L'Agence française de sécurité sanitaire de l'environnement et du travail (l'Afsset) vient de publier un rapport dans lequel elle préconise une révision de la réglementation sur l'amiante qui porte actuellement que seules les fibres longues pour évaluer la pollution d'un lieu. Elle estime en effet, que les dangers avérés et potentiels des fibres fines et des fibres courtes de l'amiante ont été sous estimés à tort.
"Les fibres fines ont un effet cancérogène significatif. Pour les fibres courtes, rien ne permet d'écarter un effet cancérogène, même si les données sanitaires actuelles présentent de nombreuses limites d'interprétation", peut-on lire dans le dossier de presse.
Elle invite le Gouvernement à renforcer la protection des travailleurs et de la population générale en adoptant de nouvelles mesures. Dans un communiqué, les ministères de l'Ecologie et du travail annoncent une évolution rapide de la réglementation "amiante" qui est actuellement fondée uniquement sur la toxicité avérée des fibres d'amiante dites "fibres longues".

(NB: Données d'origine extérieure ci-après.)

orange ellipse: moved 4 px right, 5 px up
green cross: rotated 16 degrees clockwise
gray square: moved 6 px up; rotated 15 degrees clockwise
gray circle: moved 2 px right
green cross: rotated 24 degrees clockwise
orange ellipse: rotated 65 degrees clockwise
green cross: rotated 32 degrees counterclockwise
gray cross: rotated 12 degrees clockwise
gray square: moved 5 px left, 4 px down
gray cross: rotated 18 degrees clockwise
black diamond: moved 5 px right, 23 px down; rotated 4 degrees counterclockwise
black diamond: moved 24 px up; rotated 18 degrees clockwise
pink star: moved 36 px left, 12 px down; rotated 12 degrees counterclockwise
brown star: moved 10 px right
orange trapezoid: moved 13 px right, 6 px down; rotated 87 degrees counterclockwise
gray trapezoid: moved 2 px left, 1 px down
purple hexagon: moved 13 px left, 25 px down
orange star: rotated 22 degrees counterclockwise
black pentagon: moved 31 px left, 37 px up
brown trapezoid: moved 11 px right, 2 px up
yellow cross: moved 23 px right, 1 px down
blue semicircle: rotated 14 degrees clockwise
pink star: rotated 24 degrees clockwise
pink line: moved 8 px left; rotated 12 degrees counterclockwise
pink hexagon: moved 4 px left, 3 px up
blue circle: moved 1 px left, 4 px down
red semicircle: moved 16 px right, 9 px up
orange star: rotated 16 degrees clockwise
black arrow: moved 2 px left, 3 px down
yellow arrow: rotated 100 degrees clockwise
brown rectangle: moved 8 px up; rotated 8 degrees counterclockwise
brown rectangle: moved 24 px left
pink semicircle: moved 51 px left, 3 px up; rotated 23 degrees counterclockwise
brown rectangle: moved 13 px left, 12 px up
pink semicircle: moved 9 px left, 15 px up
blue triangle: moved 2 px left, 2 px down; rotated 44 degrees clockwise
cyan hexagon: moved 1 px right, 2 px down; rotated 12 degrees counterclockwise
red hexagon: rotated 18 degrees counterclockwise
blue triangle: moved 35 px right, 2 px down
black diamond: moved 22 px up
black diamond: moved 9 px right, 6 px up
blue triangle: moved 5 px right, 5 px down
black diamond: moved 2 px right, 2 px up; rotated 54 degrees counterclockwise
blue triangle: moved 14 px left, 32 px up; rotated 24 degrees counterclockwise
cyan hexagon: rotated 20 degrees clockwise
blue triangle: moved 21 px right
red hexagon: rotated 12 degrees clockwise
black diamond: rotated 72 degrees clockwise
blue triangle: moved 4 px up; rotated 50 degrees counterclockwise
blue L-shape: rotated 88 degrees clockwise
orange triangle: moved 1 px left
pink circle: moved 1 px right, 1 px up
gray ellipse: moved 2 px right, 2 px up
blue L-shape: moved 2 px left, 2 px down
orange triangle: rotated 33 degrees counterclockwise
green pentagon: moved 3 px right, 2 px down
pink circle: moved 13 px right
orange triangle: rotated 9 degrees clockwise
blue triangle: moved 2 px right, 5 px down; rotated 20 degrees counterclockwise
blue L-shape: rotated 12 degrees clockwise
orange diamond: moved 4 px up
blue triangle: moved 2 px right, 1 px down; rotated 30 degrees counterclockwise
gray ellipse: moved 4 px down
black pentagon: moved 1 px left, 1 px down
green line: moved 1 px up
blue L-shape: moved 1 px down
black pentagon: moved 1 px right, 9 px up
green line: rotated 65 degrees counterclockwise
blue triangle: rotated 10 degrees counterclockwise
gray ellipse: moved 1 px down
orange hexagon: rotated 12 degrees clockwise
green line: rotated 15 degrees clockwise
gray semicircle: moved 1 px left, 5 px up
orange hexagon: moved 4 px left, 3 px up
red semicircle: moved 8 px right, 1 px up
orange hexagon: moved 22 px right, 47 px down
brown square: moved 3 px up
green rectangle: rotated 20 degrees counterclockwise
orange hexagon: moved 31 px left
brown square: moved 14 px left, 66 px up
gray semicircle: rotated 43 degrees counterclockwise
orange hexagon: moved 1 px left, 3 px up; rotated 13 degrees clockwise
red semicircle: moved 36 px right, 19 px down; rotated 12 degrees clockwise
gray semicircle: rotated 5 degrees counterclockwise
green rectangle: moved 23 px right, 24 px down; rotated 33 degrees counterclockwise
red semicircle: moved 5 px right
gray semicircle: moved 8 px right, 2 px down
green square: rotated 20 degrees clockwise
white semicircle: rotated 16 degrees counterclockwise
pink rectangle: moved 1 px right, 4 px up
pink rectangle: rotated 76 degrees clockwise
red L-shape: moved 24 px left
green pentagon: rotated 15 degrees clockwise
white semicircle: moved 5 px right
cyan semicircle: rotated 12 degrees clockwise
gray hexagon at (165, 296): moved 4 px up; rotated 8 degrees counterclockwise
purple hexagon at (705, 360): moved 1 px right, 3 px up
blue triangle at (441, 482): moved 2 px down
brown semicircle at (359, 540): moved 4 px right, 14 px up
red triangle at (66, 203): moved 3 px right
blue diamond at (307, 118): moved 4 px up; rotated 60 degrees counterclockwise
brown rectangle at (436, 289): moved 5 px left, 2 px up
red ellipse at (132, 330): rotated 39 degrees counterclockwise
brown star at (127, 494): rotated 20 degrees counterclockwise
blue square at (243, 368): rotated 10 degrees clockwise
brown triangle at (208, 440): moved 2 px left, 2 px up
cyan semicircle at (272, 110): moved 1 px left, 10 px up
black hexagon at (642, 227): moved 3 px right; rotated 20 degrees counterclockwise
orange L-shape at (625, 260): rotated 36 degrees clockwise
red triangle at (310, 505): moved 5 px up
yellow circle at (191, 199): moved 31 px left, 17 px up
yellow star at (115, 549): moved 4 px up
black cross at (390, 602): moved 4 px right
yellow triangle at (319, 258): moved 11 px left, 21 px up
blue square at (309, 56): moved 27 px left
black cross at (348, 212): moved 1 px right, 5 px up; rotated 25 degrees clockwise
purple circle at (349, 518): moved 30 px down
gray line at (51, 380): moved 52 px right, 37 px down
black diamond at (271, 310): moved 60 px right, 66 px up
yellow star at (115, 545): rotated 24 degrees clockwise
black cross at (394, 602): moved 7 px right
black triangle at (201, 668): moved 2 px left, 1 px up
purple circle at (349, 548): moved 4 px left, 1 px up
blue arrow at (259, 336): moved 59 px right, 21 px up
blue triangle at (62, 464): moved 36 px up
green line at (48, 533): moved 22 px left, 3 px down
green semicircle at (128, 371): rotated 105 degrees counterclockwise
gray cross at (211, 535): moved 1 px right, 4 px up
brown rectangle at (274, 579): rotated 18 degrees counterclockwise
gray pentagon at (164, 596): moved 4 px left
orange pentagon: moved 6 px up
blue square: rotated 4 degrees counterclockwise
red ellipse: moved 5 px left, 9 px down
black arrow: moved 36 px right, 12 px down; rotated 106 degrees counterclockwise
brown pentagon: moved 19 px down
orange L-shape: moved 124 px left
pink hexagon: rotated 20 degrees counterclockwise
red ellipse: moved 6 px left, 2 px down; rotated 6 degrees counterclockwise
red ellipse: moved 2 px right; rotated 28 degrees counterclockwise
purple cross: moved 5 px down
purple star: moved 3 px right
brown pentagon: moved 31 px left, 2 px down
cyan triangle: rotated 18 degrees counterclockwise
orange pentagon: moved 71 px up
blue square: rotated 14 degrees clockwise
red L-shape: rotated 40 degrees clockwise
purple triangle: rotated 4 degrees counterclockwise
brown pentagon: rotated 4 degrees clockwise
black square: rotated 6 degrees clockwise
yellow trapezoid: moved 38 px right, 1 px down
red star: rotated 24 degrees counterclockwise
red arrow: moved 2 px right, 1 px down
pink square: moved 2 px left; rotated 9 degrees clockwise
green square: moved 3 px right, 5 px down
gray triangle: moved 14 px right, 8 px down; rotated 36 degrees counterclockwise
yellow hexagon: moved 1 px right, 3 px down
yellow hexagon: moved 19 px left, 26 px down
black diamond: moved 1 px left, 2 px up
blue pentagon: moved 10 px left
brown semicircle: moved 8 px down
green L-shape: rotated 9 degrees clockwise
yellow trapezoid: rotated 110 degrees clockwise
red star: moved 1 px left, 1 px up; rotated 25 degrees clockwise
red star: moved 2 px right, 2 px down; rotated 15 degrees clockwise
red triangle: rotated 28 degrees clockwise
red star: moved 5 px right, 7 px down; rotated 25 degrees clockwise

Les évolutions réglementaires :
Dans le milieu professionnel, la valeur limite d'exposition en milieu professionnel (VLEP) sera réexaminée. Les modalités seront définies à partir de propositions de l'Afsset disponibles à la fin du mois de mars 2009. La mise en oeuvre d'une nouvelle méthodologie de mesure fera l'objet d'une concertation avec les parties concernées afin d'adapter les modalités de mise en oeuvre et d'organiser l'accréditation des laboratoires. Cette concertation sera réalisée dans le cadre du Conseil d'orientation sur les conditions de travail. L'Afsset sera saisie pour évaluer l'efficacité des équipements de protection collectifs et individuels, en adéquation avec la nouvelle valeur limite et la nouvelle méthode de mesure.
En environnement général intérieur, le seuil de déclenchement de travaux sera révisé, en tenant compte de la réduction du bruit de fond de pollution. Concernant les fibres courtes, le rapport de l'Afsset indique qu'il est difficile de conclure sur leur caractère cancérigène mais que leur toxicité ne peut être exclue. Une concertation devrait être engagée afin de traiter de la question de la dégradation des matériaux responsables de l'émission de ce type de fibres, dans les lieux où ils sont les plus sollicités, notamment les établissements recevant du public. Cette concertation devrait permettre de fonder des mesures de gestion appropriées.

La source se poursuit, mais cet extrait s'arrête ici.